# [提供された文章]
>>
目次
はじめに
南海トラフ地震は日本列島に甚大な被害をもたらす可能性のある、非常に危険な巨大地震です。最悪のシナリオでは、死者数が32万人を超え、経済被害は220兆円に達すると予測されています。このような深刻な事態を回避するために、国や自治体、企業などが連携して、さまざまな防災対策に取り組んでいます。本ブログでは、南海トラフ地震の脅威と備えについて、詳しく解説していきます。
●南海トラフ地震の脅威
南海トラフ地震は、日本列島太平洋側を走るプレート境界で発生する巨大地震です。過去には、1707年宝永地震、1854年安政東海地震、1944年東南海地震、1946年南海地震など、大規模な被害をもたらした事例があります。
○想定される被害
内閣府によると、最大クラスの南海トラフ地震が発生した場合、震度7の激しい揺れが静岡県から宮崎県にかけての一部で想定され
隣接する広い地域でも震度6強から6弱の強い揺れが予想されています。また、関東地方から九州地方にかけての太平洋沿岸の広い地域に、10mを超える大津波の襲来が危惧されています。
このような地震や津波によって、建物の倒壊や火災、ライフラインの寸断、交通機関の途絶など、様々な被害が想定されています。
特に、高層ビルへの長周期地震動による被害や、津波の「縮流」現象による局所的な高い津波の発生なども懸念されています。
縮流(しゅくりゅう)とは、大都市など建物が密集してるとこで津波の威力が増大してしまう現象のことを言います。
○過去の教訓
東日本大震災では、高齢者の避難が困難だったことや、長期にわたる避難生活への対応が遅れたことなど、多くの課題が浮き彫りになりました。
また、データの保護や仮設住宅の確保など、様々な課題に直面しました。南海トラフ地震に備えるには、こうした教訓を踏まえた対策が不可欠です。
地震名 | 発生年 | 死者数 |
---|---|---|
宝永地震 | 1707年 | 約3万人 |
安政東海地震 | 1854年 | 約3,000人 |
東南海地震 | 1944年 | 約1,200人 |
南海地震 | 1946年 | 約1,400人 |
過去の南海トラフ地震では、多くの尊い命が奪われました。南海トラフ地震に備えるには、この教訓を忘れずに、被害を最小限に抑えるための対策が重要です。
●事前の備え
南海トラフ地震への備えは、発災前の事前対策が極めて重要になります。自分の住む地域のリスクを正しく把握し、避難計画を立てるなどの準備が求められます。
○リスク把握
政府の地震調査委員会が公表した予測地図を見れば、自分の住む地域がどの程度の強い揺れに襲われるリスクがあるかが分かります。
最新の被害想定を確認し、避難経路や避難場所を事前に確認しておくことが重要です。
- 住宅の耐震性能確認
- 家具の転倒防止対策
- 非常持ち出し品の準備
- 避難場所や経路の確認
こうした備えは、いざというときの被害を大幅に軽減する可能性があります。自治体が作成したハザードマップも、リスク把握の大きな助けになります。
○地域との連携
南海トラフ地震に備えるには、自治体や地域コミュニティとの連携が欠かせません。
<<
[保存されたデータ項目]
>>
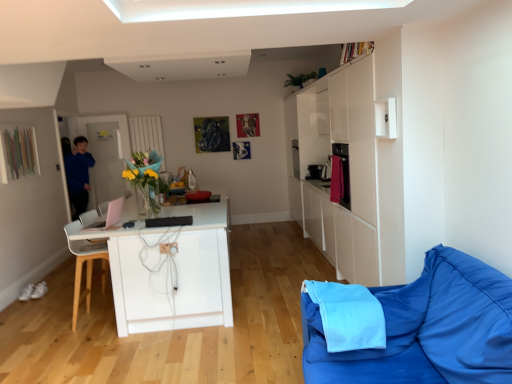
Question: Which direction should I rotate to face pink plastic laptop at center, placed as the second appliance when sorted from front to back, — up or down?

Choices:
 (A) up
 (B) down

Answer: (B)

Question: Should I look upward or downward to see blue fabric at lower right?

Choices:
 (A) down
 (B) up

Answer: (A)

Question: Is blue fabric at lower right aimed at black matte speaker at center, which is the 1th appliance from front to back?

Choices:
 (A) yes
 (B) no

Answer: (B)

Question: Does blue fabric at lower right appear on the right side of black matte speaker at center, which is the 2th appliance from left to right?

Choices:
 (A) no
 (B) yes

Answer: (B)

Question: Is blue fabric at lower right placed right next to black matte speaker at center, which is the 2th appliance from left to right?

Choices:
 (A) no
 (B) yes

Answer: (A)

Question: Does blue fabric at lower right appear on the left side of black matte speaker at center, the first appliance in the right-to-left sequence?

Choices:
 (A) no
 (B) yes

Answer: (A)

Question: Considering the relative sizes of blue fabric at lower right and black matte speaker at center, which is the 2th appliance from left to right, in the image provided, is blue fabric at lower right taller than black matte speaker at center, which is the 2th appliance from left to right,?

Choices:
 (A) yes
 (B) no

Answer: (A)

Question: Can you confirm if blue fabric at lower right is bigger than black matte speaker at center, which is the 2th appliance from left to right?

Choices:
 (A) yes
 (B) no

Answer: (A)

Question: Does blue fabric couch at lower right have a larger size compared to blue fabric at lower right?

Choices:
 (A) no
 (B) yes

Answer: (B)

Question: From a real-world perspective, is blue fabric couch at lower right located beneath blue fabric at lower right?

Choices:
 (A) no
 (B) yes

Answer: (B)

Question: Can you confirm if blue fabric couch at lower right is shorter than blue fabric at lower right?

Choices:
 (A) yes
 (B) no

Answer: (B)

Question: Is blue fabric couch at lower right at the left side of blue fabric at lower right?

Choices:
 (A) yes
 (B) no

Answer: (B)

Question: Would you say blue fabric at lower right is part of blue fabric couch at lower right's contents?

Choices:
 (A) no
 (B) yes

Answer: (B)

Question: Could you tell me if blue fabric couch at lower right is facing blue fabric at lower right?

Choices:
 (A) yes
 (B) no

Answer: (A)

Question: From a real-world perspective, does blue fabric couch at lower right stand above pink plastic laptop at center, acting as the second appliance starting from the right?

Choices:
 (A) yes
 (B) no

Answer: (B)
<<
# [取り組む課題]
**a.** 南海トラフ地震についての文章にある「東日本大震災では、高齢者の避難が困難だったことや、長期にわたる避難生活への対応が遅れたことなど、多くの課題が浮き彫りになりました。」という一文を英語に訳しなさい。
**b.** 南海トラフ地震についての文章を、最後の文の後から書き継ぎなさい。
データはこの作業には関係しません。

# [各課題の解答]
**a.** The Great East Japan Earthquake brought many problems to light, such as the difficulty of evacuating elderly people and the delayed response to prolonged life in evacuation.

**b.**
自治体が実施する防災訓練や防災講習会に参加し、地域の防災力向上に協力することが重要です。
また、近隣住民と避難計画を共有するなどの取り組みも有効でしょう。
企業においても、従業員の安全確保と事業継続のための備えが求められます。BCPの策定やリスク分散など、さまざまな対策が必要不可欠です。
BCPとは「事業継続計画」の略称で災害によって事業が中断しないように
計画を立てておく取り組みのことです。
●行政による取り組み
国や自治体は、南海トラフ地震による被害の軽減に向けて、様々な対策に取り組んでいます。特に重点的に推進されているのが、人命を守るための津波避難対策です。
○南海トラフ地震防災対策推進法
2013年に施行された「南海トラフ地震に係る地震防災対策の推進に関する特別措置法」は、南海トラフ地震への備えを総合的に推進することを目的としています。
同法に基づき、「南海トラフ地震防災対策推進地域」と「津波避難対策特別強化地域」が指定されました。
推進地域内で、一定の施設や事業を運営する事業者は、津波対策を含む「南海トラフ地震防災対策計画」または「防災規程」の作成と届出が義務付けられています。
この計画により、津波からの円滑な避難や防災訓練、教育・広報などの対策が進められます。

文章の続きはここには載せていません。